Skip the images and return the records below exactly.

──────────────────────────────

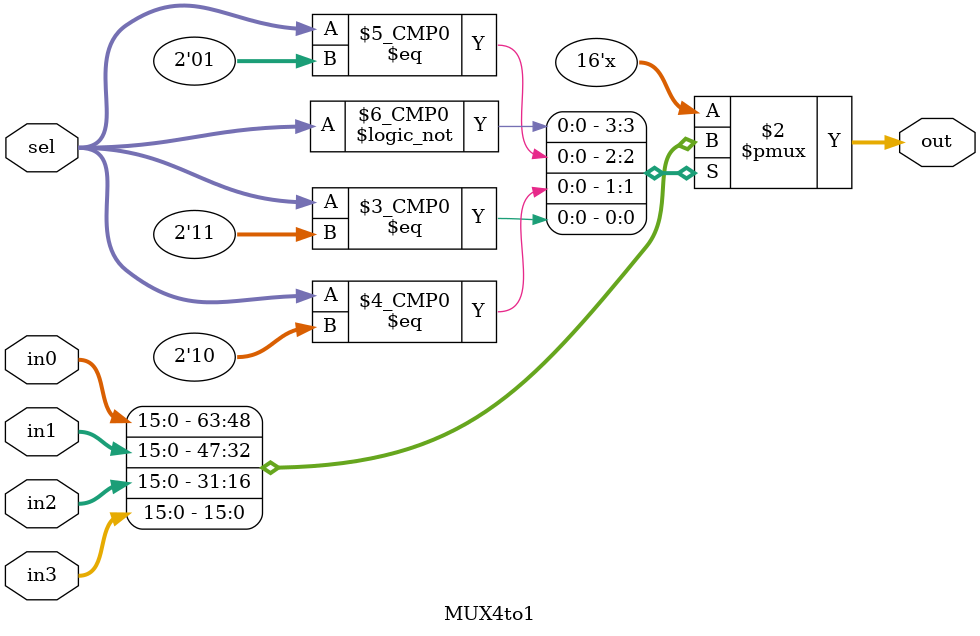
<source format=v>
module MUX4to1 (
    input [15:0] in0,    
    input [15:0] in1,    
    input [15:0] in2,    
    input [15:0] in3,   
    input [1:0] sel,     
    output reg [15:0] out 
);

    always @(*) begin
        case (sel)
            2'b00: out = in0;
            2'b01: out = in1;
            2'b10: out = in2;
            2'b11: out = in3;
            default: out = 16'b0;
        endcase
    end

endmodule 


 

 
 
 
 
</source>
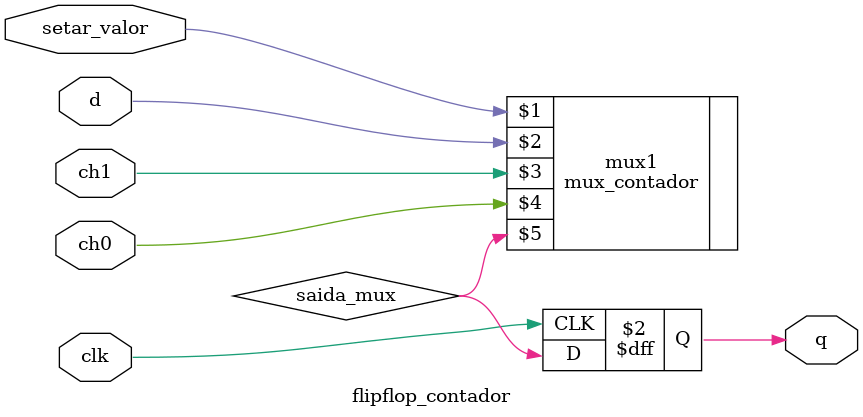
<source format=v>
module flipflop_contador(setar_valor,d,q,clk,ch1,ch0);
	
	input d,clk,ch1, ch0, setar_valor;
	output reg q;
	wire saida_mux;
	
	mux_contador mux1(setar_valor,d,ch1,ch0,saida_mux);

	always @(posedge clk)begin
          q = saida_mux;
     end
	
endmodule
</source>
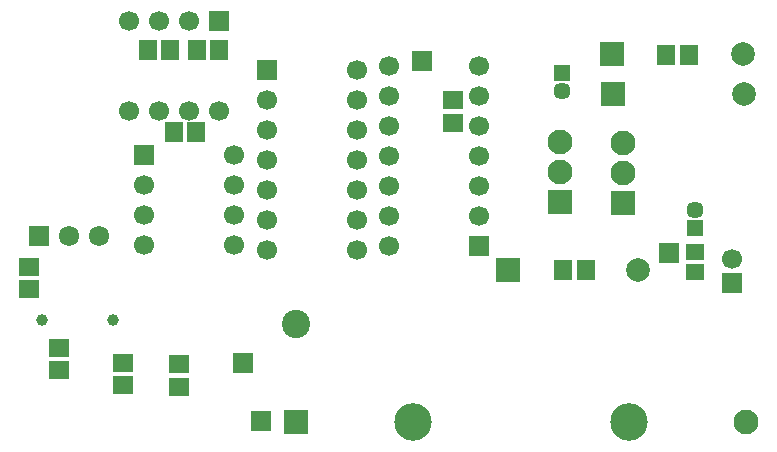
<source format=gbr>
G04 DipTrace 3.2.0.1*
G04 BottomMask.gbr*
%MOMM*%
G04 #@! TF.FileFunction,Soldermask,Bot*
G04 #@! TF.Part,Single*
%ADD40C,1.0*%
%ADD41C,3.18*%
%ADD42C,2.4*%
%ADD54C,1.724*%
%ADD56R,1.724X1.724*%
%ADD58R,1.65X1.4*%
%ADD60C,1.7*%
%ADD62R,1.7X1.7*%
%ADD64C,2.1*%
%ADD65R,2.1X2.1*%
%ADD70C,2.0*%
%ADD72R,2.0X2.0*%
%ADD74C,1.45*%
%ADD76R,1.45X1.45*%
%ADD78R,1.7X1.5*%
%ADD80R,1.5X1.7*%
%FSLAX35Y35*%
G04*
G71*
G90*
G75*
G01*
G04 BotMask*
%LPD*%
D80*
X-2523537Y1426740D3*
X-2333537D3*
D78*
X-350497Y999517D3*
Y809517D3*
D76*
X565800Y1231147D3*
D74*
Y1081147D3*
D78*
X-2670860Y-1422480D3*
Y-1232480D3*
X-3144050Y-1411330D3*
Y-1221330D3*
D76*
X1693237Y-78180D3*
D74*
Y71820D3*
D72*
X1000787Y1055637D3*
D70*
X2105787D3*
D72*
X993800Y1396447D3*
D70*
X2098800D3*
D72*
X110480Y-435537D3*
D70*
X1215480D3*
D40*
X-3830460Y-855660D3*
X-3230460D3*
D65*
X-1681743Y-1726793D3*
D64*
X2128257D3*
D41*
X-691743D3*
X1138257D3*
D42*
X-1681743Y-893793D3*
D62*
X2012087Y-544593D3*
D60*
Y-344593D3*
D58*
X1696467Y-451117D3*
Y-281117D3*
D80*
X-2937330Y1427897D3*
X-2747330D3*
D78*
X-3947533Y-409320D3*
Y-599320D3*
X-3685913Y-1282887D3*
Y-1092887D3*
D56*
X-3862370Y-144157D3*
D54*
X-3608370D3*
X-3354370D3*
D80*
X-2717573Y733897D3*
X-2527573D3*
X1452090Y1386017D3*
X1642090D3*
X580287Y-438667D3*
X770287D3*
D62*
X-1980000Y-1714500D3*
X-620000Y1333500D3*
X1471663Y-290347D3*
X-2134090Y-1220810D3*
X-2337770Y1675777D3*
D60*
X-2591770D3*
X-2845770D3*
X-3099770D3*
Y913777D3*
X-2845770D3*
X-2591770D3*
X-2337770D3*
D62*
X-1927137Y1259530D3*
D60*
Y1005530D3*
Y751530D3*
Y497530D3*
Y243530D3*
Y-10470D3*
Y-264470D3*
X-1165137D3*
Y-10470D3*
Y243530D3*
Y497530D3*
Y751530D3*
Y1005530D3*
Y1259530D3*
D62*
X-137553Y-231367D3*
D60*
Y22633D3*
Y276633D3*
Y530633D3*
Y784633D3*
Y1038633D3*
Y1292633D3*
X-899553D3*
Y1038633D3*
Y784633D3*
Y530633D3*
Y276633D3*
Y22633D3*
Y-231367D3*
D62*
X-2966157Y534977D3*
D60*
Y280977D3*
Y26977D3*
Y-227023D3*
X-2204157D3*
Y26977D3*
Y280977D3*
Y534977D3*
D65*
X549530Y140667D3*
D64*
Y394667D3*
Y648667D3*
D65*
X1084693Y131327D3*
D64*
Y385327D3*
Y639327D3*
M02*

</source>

──────────────────────────────

### [Answer to the exercise]
<source format=v>
module MUX4to1 (
    input [15:0] in0,    
    input [15:0] in1,    
    input [15:0] in2,    
    input [15:0] in3,   
    input [1:0] sel,     
    output reg [15:0] out 
);

    always @(*) begin
        case (sel)
            2'b00: out = in0;
            2'b01: out = in1;
            2'b10: out = in2;
            2'b11: out = in3;
            default: out = 16'b0;
        endcase
    end

endmodule 


 

 
 
 
 
</source>
<source format=v>
module flipflop_contador(setar_valor,d,q,clk,ch1,ch0);
	
	input d,clk,ch1, ch0, setar_valor;
	output reg q;
	wire saida_mux;
	
	mux_contador mux1(setar_valor,d,ch1,ch0,saida_mux);

	always @(posedge clk)begin
          q = saida_mux;
     end
	
endmodule
</source>
<source format=gbr>
G04 DipTrace 3.2.0.1*
G04 BottomMask.gbr*
%MOMM*%
G04 #@! TF.FileFunction,Soldermask,Bot*
G04 #@! TF.Part,Single*
%ADD40C,1.0*%
%ADD41C,3.18*%
%ADD42C,2.4*%
%ADD54C,1.724*%
%ADD56R,1.724X1.724*%
%ADD58R,1.65X1.4*%
%ADD60C,1.7*%
%ADD62R,1.7X1.7*%
%ADD64C,2.1*%
%ADD65R,2.1X2.1*%
%ADD70C,2.0*%
%ADD72R,2.0X2.0*%
%ADD74C,1.45*%
%ADD76R,1.45X1.45*%
%ADD78R,1.7X1.5*%
%ADD80R,1.5X1.7*%
%FSLAX35Y35*%
G04*
G71*
G90*
G75*
G01*
G04 BotMask*
%LPD*%
D80*
X-2523537Y1426740D3*
X-2333537D3*
D78*
X-350497Y999517D3*
Y809517D3*
D76*
X565800Y1231147D3*
D74*
Y1081147D3*
D78*
X-2670860Y-1422480D3*
Y-1232480D3*
X-3144050Y-1411330D3*
Y-1221330D3*
D76*
X1693237Y-78180D3*
D74*
Y71820D3*
D72*
X1000787Y1055637D3*
D70*
X2105787D3*
D72*
X993800Y1396447D3*
D70*
X2098800D3*
D72*
X110480Y-435537D3*
D70*
X1215480D3*
D40*
X-3830460Y-855660D3*
X-3230460D3*
D65*
X-1681743Y-1726793D3*
D64*
X2128257D3*
D41*
X-691743D3*
X1138257D3*
D42*
X-1681743Y-893793D3*
D62*
X2012087Y-544593D3*
D60*
Y-344593D3*
D58*
X1696467Y-451117D3*
Y-281117D3*
D80*
X-2937330Y1427897D3*
X-2747330D3*
D78*
X-3947533Y-409320D3*
Y-599320D3*
X-3685913Y-1282887D3*
Y-1092887D3*
D56*
X-3862370Y-144157D3*
D54*
X-3608370D3*
X-3354370D3*
D80*
X-2717573Y733897D3*
X-2527573D3*
X1452090Y1386017D3*
X1642090D3*
X580287Y-438667D3*
X770287D3*
D62*
X-1980000Y-1714500D3*
X-620000Y1333500D3*
X1471663Y-290347D3*
X-2134090Y-1220810D3*
X-2337770Y1675777D3*
D60*
X-2591770D3*
X-2845770D3*
X-3099770D3*
Y913777D3*
X-2845770D3*
X-2591770D3*
X-2337770D3*
D62*
X-1927137Y1259530D3*
D60*
Y1005530D3*
Y751530D3*
Y497530D3*
Y243530D3*
Y-10470D3*
Y-264470D3*
X-1165137D3*
Y-10470D3*
Y243530D3*
Y497530D3*
Y751530D3*
Y1005530D3*
Y1259530D3*
D62*
X-137553Y-231367D3*
D60*
Y22633D3*
Y276633D3*
Y530633D3*
Y784633D3*
Y1038633D3*
Y1292633D3*
X-899553D3*
Y1038633D3*
Y784633D3*
Y530633D3*
Y276633D3*
Y22633D3*
Y-231367D3*
D62*
X-2966157Y534977D3*
D60*
Y280977D3*
Y26977D3*
Y-227023D3*
X-2204157D3*
Y26977D3*
Y280977D3*
Y534977D3*
D65*
X549530Y140667D3*
D64*
Y394667D3*
Y648667D3*
D65*
X1084693Y131327D3*
D64*
Y385327D3*
Y639327D3*
M02*

</source>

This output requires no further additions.